Google Splits Next-Gen TPU Into Two Chips, Betting on 'Agentic Era' AI
Via Techinasia, Malaymail, Interestingengineering, TechCrunch and Arstechnica
- •Google introduced TPU 8t for training and TPU 8i for inference, splitting functions previously handled by a single chip design.
- •Google frames the new chips around the "agentic era," targeting autonomous digital agents as a primary workload.
- •Apple, Microsoft, Meta, and Amazon are simultaneously expanding custom AI chip efforts, per Tech in Asia.
- •Both new TPUs are faster and cheaper than predecessors, though Google Cloud still incorporates Nvidia technology.

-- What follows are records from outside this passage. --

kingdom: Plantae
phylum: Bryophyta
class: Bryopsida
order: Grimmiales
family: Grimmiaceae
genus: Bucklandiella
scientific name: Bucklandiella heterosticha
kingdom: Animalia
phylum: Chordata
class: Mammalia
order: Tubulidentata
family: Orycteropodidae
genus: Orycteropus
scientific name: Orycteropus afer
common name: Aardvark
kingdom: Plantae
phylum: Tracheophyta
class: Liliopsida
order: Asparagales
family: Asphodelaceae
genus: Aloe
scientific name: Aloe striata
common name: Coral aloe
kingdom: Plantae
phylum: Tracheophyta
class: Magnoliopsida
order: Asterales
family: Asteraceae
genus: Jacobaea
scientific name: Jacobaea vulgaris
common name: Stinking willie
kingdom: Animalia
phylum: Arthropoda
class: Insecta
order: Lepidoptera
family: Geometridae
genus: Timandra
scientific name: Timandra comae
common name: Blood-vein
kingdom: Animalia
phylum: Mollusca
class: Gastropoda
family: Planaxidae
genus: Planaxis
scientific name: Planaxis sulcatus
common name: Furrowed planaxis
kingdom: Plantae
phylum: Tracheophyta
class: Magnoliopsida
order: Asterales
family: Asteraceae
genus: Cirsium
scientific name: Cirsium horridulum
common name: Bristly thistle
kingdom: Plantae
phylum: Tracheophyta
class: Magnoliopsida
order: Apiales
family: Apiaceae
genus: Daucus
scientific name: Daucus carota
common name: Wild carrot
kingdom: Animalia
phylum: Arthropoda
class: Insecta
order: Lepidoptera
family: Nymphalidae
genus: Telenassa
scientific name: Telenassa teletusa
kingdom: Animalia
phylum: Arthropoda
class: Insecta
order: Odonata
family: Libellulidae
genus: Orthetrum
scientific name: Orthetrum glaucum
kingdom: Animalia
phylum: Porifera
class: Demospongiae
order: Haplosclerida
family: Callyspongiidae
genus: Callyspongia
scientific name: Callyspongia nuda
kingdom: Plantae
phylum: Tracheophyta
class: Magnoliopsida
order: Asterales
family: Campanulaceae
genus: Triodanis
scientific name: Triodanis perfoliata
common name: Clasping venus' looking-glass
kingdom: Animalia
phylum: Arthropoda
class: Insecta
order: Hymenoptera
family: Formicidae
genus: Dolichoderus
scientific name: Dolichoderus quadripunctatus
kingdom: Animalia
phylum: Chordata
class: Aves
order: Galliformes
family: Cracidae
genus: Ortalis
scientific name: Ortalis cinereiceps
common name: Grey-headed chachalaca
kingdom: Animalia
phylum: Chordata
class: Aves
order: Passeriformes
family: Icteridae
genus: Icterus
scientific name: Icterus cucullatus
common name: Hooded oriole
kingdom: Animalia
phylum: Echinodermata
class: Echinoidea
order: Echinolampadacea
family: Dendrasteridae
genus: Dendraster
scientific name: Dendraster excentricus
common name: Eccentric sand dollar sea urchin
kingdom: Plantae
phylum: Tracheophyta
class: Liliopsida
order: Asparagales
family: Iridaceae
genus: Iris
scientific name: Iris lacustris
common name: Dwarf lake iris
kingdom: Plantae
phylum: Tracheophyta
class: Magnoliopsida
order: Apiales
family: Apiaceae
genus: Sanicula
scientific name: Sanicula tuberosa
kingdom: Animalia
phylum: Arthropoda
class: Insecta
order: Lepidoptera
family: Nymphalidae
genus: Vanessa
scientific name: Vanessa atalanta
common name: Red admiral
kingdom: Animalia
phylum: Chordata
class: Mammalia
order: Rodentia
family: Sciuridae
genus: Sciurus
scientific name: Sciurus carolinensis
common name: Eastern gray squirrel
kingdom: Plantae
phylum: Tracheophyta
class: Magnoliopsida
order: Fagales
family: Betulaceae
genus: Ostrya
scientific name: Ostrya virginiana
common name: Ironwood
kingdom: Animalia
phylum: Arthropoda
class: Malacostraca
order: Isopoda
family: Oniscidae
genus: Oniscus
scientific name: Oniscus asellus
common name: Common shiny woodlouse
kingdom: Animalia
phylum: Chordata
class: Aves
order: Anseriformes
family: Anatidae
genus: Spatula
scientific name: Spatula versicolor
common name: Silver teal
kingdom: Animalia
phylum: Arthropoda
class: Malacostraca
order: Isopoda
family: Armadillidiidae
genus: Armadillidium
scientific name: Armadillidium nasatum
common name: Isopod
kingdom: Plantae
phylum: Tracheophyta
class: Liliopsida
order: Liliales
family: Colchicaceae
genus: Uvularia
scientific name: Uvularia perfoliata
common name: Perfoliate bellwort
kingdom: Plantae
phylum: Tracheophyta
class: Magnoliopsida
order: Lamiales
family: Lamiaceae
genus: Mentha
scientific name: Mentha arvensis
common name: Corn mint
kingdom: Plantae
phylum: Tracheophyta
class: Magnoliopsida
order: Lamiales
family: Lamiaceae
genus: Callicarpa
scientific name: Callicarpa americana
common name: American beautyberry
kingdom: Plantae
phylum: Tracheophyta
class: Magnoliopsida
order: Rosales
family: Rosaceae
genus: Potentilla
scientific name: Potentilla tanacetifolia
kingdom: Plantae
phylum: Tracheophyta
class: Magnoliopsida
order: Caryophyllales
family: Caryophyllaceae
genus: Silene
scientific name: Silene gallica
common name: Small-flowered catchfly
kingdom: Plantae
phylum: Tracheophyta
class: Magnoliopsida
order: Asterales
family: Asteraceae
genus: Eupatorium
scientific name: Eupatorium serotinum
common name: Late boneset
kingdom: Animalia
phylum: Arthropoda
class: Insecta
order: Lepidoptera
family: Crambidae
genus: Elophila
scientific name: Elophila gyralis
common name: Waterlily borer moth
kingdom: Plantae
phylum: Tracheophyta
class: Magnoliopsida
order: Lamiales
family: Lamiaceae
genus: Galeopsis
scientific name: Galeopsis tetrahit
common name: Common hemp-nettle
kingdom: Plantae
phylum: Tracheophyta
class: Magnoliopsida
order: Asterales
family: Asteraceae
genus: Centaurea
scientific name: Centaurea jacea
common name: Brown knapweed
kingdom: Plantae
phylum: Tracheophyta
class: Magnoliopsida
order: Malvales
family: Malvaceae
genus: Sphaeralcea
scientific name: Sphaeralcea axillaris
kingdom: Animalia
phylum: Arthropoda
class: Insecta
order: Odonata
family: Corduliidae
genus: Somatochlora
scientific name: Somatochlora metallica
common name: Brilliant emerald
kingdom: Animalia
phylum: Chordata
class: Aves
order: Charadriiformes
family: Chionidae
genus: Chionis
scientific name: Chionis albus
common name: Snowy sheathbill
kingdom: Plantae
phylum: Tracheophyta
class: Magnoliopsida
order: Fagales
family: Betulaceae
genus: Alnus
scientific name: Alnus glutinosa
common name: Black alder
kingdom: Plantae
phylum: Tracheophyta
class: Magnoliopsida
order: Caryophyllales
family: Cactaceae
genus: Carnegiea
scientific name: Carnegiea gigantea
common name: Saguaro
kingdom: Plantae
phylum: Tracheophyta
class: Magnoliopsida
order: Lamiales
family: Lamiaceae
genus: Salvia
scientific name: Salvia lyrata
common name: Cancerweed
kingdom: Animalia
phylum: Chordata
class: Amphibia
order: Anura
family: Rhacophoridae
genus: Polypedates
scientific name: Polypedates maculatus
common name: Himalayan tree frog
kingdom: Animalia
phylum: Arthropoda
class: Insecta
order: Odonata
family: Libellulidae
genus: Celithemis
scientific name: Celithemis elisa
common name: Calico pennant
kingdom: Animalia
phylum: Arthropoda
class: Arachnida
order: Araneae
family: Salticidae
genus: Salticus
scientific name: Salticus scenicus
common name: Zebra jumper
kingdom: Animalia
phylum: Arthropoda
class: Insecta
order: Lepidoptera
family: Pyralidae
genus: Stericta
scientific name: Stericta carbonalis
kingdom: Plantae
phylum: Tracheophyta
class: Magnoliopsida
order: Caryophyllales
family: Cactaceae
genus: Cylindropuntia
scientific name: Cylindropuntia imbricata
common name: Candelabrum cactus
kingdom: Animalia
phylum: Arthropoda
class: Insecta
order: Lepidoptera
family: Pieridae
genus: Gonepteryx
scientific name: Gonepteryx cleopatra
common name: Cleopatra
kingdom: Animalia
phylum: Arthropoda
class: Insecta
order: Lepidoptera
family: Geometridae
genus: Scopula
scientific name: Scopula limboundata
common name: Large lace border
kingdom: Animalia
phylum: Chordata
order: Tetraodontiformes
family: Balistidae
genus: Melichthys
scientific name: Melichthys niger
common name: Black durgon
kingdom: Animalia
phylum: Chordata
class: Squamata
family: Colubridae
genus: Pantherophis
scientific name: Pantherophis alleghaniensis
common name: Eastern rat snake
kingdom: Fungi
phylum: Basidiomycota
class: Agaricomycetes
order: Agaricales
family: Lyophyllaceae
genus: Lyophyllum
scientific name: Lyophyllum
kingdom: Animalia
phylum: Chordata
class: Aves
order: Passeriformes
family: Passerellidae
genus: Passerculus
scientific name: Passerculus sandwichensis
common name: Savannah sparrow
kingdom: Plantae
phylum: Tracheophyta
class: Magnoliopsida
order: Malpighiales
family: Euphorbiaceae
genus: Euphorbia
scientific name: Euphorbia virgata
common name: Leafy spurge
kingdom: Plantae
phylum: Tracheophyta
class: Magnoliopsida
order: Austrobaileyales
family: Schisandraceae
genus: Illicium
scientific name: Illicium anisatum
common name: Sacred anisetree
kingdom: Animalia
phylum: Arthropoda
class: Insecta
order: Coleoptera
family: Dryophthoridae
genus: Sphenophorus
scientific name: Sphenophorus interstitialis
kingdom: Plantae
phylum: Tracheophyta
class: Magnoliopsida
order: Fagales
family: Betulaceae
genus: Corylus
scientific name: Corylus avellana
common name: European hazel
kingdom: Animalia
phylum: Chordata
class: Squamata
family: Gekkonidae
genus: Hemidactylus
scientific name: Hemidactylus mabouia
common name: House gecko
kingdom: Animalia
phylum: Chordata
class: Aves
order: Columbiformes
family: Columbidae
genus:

- •The chips are proprietary to Google Cloud, unlike Nvidia's broadly available GPU accelerators.
What Happens Next
+ Show− Hide
- →Google's train/infer split establishes a design template that Apple, Microsoft, Meta, and Amazon — all actively developing custom AI silicon — are likely to replicate, fragmenting the AI chip market into specialized subcategories within 12-18 months.
- →By optimizing TPU 8i specifically for inference, Google reduces per-query costs for agentic workloads on its cloud, creating pricing pressure on AWS and Azure for inference-heavy enterprise contracts and pulling workloads toward Google Cloud.
- →The proprietary, cloud-locked nature of the new TPUs deepens vendor lock-in for Google Cloud customers adopting agentic architectures, raising switching costs and reinforcing Google's position as the default platform for autonomous agent deployment.
Near-term: Google Cloud customers running large-scale inference workloads begin migrating to TPU 8i within existing contracts, driving measurable cost reductions that Google uses as competitive benchmarks against AWS and Azure pricing. Long-term: The AI hardware market splits into distinct training and inference ecosystems with divergent supply chains, reducing Nvidia's dominance in inference while cloud providers internalize an increasing share of chip design — shrinking the addressable market for general-purpose GPU accelerators.